• [Required work] Wherever "format" appears in the records below, copy the line that holds it.

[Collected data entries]
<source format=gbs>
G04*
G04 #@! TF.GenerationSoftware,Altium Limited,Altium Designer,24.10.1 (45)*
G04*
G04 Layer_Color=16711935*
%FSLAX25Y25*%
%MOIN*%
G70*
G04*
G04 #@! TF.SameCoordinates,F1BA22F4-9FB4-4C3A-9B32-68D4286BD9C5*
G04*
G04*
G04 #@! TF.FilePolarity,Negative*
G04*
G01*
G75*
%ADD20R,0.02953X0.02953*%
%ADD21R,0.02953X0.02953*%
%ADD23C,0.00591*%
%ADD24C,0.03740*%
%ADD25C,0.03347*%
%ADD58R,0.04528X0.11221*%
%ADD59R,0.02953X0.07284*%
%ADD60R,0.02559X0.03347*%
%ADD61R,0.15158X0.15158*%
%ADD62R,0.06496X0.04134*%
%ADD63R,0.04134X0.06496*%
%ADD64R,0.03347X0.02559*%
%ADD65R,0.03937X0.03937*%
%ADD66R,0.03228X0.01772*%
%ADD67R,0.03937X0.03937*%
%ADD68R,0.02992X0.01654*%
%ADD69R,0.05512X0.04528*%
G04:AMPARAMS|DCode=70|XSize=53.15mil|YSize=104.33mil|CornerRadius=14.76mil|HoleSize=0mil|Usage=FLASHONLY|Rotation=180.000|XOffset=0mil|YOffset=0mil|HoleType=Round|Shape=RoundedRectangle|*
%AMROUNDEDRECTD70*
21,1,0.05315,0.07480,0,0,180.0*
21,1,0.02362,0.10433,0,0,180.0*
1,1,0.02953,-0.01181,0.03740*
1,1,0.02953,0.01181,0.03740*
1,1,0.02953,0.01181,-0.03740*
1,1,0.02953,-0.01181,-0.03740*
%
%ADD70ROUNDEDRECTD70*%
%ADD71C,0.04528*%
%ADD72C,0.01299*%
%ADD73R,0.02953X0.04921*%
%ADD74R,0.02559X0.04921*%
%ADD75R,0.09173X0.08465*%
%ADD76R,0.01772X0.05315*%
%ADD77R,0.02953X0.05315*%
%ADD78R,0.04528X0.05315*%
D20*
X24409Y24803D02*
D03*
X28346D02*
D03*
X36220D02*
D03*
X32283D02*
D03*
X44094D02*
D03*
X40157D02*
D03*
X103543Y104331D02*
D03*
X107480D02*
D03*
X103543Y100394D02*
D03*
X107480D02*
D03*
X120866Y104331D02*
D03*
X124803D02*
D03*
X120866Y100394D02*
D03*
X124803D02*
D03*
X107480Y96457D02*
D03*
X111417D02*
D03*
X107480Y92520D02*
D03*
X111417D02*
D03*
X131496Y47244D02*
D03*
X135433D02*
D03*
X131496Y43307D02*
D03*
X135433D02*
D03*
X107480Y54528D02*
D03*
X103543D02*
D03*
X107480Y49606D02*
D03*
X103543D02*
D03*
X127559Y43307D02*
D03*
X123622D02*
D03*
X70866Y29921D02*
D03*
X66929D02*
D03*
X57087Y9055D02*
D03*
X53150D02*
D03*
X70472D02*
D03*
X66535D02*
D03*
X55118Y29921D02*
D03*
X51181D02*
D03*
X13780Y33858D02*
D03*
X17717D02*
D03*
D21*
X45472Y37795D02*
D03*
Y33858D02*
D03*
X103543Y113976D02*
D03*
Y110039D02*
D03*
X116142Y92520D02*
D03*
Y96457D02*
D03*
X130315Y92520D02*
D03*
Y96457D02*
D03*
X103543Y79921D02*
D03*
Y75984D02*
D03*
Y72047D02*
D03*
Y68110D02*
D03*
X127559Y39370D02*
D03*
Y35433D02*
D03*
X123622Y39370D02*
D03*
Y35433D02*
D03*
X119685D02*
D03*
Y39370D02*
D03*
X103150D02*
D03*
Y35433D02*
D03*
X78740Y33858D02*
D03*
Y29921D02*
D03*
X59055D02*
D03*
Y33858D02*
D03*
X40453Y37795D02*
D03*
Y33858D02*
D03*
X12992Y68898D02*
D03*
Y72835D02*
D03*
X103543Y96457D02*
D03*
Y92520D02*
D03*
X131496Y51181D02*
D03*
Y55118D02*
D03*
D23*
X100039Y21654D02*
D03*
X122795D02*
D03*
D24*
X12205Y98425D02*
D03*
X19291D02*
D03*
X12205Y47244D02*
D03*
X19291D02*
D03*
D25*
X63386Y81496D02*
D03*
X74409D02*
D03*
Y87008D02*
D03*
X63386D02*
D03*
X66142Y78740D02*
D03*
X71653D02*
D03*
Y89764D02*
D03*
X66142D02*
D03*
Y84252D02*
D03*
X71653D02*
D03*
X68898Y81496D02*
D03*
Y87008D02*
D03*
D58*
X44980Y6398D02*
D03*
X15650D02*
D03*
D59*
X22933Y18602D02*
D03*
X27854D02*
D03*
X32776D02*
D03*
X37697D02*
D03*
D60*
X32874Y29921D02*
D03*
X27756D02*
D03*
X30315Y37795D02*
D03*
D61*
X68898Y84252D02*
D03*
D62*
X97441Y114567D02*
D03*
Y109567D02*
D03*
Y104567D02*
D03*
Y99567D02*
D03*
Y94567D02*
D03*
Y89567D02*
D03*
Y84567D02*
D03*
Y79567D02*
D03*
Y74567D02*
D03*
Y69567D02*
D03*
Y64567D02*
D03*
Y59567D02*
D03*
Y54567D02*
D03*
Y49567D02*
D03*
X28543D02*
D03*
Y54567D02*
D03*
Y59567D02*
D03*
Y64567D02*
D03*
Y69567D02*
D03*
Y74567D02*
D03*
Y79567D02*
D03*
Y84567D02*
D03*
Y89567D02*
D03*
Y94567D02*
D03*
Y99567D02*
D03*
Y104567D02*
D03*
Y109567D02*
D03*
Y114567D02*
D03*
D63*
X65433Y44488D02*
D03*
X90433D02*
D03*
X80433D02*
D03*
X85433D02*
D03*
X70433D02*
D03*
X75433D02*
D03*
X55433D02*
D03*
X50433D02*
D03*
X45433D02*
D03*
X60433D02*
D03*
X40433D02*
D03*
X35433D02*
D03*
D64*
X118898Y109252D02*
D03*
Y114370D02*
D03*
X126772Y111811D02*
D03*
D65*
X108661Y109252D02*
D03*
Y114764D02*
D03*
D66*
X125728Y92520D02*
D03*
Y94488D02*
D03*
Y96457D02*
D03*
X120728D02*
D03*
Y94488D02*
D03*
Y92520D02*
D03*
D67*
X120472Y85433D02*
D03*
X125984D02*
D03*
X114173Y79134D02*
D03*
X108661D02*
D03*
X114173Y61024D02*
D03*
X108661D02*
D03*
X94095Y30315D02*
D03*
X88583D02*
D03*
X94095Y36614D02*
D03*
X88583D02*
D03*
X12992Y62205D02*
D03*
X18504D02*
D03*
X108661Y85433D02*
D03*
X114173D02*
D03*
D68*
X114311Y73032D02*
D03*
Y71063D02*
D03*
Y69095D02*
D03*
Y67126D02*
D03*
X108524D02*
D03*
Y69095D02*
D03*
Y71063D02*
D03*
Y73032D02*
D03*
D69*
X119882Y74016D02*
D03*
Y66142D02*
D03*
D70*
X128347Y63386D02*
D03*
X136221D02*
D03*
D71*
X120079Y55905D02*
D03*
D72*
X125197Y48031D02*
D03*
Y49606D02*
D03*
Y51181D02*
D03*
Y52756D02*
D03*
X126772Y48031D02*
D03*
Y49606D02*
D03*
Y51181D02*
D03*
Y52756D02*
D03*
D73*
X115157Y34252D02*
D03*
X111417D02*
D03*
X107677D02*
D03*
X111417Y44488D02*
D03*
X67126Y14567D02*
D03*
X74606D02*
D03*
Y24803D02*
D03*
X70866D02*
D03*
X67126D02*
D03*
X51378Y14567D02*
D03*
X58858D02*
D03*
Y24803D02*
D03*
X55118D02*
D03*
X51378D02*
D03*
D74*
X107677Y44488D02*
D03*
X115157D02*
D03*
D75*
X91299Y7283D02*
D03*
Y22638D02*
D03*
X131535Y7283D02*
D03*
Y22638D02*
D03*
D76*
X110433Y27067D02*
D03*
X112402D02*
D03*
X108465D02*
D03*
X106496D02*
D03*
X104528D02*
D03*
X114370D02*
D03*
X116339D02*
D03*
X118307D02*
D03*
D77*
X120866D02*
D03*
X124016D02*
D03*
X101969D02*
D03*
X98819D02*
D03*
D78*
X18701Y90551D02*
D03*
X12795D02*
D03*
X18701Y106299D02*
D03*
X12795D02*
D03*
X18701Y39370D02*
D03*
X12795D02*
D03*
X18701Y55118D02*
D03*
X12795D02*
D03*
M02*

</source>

...

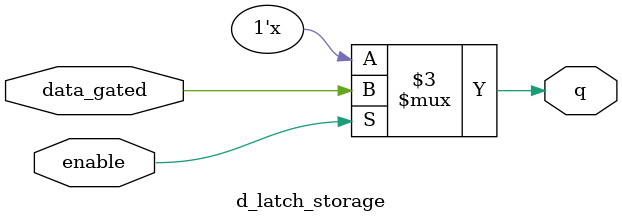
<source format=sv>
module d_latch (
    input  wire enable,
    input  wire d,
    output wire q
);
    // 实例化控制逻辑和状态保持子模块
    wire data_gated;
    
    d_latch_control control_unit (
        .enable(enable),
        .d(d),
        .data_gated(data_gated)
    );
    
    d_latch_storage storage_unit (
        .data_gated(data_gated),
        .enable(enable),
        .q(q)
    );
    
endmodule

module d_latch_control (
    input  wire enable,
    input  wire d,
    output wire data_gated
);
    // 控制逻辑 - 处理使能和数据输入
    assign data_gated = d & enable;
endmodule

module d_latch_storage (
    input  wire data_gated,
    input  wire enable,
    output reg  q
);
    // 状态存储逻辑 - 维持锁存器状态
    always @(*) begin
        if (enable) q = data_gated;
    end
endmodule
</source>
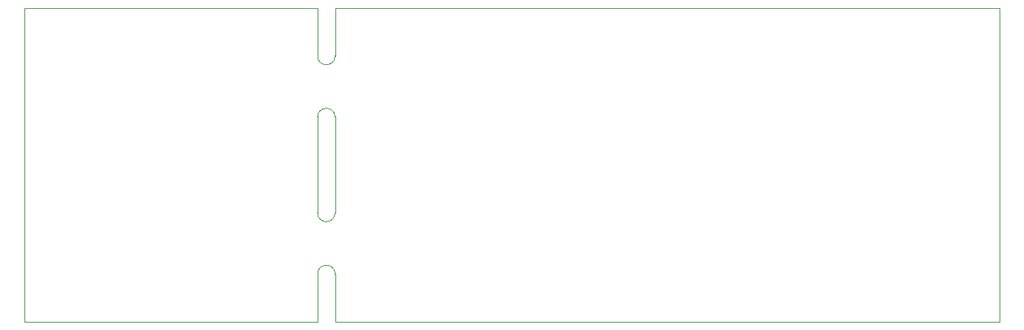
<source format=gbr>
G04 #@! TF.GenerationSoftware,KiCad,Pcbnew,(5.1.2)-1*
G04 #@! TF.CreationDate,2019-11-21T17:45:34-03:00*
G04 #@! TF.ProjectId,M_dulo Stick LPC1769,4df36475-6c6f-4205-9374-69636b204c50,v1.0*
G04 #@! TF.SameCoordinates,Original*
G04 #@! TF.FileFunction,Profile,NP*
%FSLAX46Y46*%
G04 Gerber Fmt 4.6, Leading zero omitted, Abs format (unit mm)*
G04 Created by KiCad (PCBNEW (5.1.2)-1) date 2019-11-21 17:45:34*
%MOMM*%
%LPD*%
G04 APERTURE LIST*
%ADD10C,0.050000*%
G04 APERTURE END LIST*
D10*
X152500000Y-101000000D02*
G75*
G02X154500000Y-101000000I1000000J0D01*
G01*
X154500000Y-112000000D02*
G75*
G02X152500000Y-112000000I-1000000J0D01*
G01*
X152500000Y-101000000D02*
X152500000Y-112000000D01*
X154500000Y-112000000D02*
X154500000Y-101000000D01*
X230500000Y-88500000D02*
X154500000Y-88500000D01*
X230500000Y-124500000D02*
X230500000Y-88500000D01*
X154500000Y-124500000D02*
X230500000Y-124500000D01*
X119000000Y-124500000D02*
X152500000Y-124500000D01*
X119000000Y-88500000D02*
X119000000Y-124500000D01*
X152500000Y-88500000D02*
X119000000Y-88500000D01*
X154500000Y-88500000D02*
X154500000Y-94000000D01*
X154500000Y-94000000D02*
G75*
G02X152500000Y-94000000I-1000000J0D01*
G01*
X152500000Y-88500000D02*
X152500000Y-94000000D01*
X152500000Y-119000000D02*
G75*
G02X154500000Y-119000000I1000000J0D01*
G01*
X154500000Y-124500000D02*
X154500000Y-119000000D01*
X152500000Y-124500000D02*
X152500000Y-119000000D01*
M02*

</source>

• [Answer]
<source format=gbs>
<source format=sv>
<source format=gbr>
G04 Gerber Fmt 4.6, Leading zero omitted, Abs format (unit mm)*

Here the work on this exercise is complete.